_Collected data entries_:
━━━━━━

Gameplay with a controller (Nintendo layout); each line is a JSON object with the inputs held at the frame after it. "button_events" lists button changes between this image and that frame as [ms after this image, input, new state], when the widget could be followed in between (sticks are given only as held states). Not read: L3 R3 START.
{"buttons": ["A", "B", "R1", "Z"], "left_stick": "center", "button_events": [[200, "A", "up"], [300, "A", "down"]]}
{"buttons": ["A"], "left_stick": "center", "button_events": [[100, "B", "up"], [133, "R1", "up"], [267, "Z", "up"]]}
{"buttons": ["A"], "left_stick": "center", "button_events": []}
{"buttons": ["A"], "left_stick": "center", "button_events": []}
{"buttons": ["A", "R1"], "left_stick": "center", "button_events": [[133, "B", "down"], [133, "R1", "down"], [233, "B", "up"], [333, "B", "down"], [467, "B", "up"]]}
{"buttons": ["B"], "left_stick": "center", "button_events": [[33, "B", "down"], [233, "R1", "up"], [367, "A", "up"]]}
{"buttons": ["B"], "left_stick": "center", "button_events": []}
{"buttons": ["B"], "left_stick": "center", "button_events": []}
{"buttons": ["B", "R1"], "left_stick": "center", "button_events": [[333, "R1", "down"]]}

━━━━━━

_Problem statement_:
When you reply, retype each line exactly as it appears above.

_Solution for this exercise_:
Gameplay with a controller (Nintendo layout); each line is a JSON object with the inputs held at the frame after it. "button_events" lists button changes between this image and that frame as [ms after this image, input, new state], when the widget could be followed in between (sticks are given only as held states). Not read: L3 R3 START.
{"buttons": ["A", "B", "R1", "Z"], "left_stick": "center", "button_events": [[200, "A", "up"], [300, "A", "down"]]}
{"buttons": ["A"], "left_stick": "center", "button_events": [[100, "B", "up"], [133, "R1", "up"], [267, "Z", "up"]]}
{"buttons": ["A"], "left_stick": "center", "button_events": []}
{"buttons": ["A"], "left_stick": "center", "button_events": []}
{"buttons": ["A", "R1"], "left_stick": "center", "button_events": [[133, "B", "down"], [133, "R1", "down"], [233, "B", "up"], [333, "B", "down"], [467, "B", "up"]]}
{"buttons": ["B"], "left_stick": "center", "button_events": [[33, "B", "down"], [233, "R1", "up"], [367, "A", "up"]]}
{"buttons": ["B"], "left_stick": "center", "button_events": []}
{"buttons": ["B"], "left_stick": "center", "button_events": []}
{"buttons": ["B", "R1"], "left_stick": "center", "button_events": [[333, "R1", "down"]]}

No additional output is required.